Welp, the writing was on the wall with this one, huh? When you all told me you planned to boycott SheaMoisture over their “inclusive” ad posted earlier this year (read about that HERE), I didn’t want to join in. I wanted to believe that it was indeed an honest mistake that they would rectIfy in the years to come. But alas, y’all were right. Sheamoisture is no longer a black-0wned company, officially:
According to Bloomberg.com:
Unilever, the maker of Dove soap and Ben & Jerry’s ice cream, is acquiring Sundial Brands to expand its offering of hair- and skin-care products aimed at black women.
New York-based Sundial, founded in 1991 by Liberian immigrants, makes brands such as SheaMoisture, Nubian Heritage, Madam C.J. Walker and Nyakio. While terms of the transaction were not disclosed, Sundial Brands expects revenue this year of about $240 million, Unilever said in a statement Monday.
The takeover follows Unilever’s investment earlier this year in Beauty Bakerie, a cosmetics maker based in San Diego that’s backed by Lazard Managing Director William Lewis and American Express Chief Executive Officer Kenneth Chenault.

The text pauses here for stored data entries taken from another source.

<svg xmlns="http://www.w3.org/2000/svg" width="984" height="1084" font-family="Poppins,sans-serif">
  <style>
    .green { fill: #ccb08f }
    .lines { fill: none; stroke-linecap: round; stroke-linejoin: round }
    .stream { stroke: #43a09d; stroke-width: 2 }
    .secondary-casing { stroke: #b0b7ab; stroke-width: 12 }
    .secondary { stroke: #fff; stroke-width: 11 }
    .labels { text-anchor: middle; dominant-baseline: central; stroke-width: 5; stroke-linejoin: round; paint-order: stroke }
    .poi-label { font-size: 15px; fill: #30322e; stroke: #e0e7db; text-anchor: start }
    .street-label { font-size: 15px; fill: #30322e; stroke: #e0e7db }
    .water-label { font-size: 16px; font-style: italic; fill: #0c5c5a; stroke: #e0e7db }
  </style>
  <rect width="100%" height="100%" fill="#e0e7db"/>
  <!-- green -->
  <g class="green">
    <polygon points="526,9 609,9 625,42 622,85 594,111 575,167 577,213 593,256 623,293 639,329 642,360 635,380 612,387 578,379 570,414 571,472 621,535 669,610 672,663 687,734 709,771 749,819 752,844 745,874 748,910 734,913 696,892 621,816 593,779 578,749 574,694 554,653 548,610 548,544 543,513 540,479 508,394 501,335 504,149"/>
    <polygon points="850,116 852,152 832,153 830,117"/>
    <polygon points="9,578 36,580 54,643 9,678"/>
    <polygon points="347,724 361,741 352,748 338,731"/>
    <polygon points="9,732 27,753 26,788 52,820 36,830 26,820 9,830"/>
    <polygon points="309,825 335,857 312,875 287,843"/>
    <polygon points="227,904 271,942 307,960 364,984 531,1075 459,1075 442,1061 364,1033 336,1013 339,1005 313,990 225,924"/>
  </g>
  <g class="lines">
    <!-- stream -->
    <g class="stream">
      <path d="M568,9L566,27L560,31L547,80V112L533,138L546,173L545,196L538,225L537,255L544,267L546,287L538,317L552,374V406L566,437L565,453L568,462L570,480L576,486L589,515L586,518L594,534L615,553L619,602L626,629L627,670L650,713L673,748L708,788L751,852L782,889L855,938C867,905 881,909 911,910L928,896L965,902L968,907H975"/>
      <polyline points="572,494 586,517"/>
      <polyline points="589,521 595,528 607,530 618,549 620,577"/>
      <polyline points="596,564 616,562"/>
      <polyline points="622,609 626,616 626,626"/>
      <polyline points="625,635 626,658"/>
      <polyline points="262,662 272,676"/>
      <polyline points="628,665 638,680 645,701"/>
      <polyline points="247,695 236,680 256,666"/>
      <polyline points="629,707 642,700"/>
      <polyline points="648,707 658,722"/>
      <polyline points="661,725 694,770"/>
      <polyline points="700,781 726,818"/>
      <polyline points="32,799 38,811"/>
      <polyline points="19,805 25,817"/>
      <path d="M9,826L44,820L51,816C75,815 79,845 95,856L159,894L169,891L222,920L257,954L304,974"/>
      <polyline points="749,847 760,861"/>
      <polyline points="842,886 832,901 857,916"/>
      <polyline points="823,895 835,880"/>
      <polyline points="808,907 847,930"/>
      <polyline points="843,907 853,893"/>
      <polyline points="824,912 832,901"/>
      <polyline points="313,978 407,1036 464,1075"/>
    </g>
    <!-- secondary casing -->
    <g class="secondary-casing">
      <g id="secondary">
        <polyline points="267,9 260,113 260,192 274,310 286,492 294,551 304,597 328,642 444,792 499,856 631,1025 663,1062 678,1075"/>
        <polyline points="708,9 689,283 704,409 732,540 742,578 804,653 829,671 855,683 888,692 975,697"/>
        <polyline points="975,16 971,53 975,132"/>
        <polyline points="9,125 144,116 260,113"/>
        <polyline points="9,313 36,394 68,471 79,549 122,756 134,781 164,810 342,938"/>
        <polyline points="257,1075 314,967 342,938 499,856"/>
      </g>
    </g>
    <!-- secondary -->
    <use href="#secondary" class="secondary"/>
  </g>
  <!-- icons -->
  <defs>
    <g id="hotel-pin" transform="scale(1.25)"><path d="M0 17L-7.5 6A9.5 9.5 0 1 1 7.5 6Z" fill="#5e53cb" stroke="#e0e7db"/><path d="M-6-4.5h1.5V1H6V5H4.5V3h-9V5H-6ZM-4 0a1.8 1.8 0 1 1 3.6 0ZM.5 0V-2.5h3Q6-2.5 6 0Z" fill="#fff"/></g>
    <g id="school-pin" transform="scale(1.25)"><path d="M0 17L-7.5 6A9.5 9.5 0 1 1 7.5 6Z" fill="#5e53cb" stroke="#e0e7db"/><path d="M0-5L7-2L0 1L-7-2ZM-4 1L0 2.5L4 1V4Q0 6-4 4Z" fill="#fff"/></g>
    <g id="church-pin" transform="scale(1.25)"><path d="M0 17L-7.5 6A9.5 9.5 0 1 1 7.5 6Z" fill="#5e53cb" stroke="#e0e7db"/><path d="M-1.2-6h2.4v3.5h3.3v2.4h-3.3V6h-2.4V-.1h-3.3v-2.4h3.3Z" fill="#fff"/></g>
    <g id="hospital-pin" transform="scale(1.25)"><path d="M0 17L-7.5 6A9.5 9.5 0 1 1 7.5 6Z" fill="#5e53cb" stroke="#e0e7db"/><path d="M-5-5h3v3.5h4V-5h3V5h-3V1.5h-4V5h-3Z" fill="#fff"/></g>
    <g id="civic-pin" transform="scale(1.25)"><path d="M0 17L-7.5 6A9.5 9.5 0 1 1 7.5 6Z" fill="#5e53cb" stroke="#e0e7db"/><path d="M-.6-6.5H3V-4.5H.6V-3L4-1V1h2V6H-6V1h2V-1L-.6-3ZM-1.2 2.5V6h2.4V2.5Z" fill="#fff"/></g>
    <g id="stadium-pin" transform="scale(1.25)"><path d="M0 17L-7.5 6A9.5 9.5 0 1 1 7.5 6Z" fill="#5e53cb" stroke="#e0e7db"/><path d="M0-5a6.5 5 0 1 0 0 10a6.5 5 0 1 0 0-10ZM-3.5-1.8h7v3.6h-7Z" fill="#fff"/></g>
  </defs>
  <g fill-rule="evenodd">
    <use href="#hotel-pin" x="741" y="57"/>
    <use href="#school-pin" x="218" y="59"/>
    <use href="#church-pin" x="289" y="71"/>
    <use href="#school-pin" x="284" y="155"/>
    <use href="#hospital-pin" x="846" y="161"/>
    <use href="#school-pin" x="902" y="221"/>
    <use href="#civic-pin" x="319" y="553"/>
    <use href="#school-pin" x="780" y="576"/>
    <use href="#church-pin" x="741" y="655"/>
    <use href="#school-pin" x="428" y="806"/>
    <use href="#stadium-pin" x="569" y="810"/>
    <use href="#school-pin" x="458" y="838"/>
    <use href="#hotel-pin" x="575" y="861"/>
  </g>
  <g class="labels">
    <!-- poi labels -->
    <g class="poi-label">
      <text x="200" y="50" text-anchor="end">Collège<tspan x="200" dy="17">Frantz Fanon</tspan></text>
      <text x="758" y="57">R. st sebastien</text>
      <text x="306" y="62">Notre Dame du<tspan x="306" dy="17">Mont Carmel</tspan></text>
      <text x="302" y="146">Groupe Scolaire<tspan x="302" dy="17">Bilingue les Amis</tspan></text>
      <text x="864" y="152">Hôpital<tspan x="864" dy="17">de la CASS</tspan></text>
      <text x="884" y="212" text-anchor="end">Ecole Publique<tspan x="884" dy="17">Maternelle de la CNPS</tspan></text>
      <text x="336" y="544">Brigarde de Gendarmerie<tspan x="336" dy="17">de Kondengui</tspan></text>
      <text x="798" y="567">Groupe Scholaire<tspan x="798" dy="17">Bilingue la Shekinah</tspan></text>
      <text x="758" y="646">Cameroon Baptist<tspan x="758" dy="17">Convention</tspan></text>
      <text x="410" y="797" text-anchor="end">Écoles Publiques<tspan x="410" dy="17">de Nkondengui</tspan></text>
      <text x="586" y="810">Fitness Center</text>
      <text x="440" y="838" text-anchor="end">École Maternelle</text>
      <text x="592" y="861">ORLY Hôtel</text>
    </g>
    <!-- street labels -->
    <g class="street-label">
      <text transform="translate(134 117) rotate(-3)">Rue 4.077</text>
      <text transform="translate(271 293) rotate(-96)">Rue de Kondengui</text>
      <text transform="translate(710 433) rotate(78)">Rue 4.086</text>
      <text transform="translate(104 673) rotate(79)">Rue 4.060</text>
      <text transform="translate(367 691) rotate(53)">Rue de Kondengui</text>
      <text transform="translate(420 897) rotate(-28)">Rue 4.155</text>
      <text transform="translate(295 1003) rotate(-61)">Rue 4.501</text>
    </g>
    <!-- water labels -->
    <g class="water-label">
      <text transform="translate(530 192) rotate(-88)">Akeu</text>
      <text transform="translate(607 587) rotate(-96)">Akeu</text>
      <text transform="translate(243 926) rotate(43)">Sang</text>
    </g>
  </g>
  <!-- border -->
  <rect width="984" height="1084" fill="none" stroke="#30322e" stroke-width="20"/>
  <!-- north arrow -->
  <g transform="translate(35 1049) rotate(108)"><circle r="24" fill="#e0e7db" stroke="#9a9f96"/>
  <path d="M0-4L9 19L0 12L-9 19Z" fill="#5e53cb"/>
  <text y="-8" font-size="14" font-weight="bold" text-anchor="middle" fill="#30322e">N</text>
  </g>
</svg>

Businesses such as Sundial Brands and Beauty Bakerie have garnered a following among young Africans, African-American and other black women, whose spending power is being increasingly targeted by consumer giants. L’Oreal, for example, has built a hair-care research center in Johannesburg to increase sales on the African continent. Last month, French luxury-goods maker LVMH beat estimates for third-quarter sales in part on the strength of Fenty Beauty by Rihanna, a new makeup line developed with the Barbadian pop singer.
As part of the agreement announced Monday, Unilever and Sundial are creating the New Voices Fund with an initial investment of $50 million to “empower women of color entrepreneurs.”
Sundial will operate as a standalone business and continue to be led by Chief Executive Officer Richelieu Dennis, Unilever said.
While, I, of course, love to see a black-owned company win without white dollars, in business, the end game is often to be bought out. Who wants to work forever? Not me. That being said, it stings a little, when companies we have supported from the onset seemingly turn their backs on the black collective. I’m sure Sheamoisture will continue to have initiatives set up to help black women and black entrepreneurs, which is nice, but I still feel as though we’ve been lied to.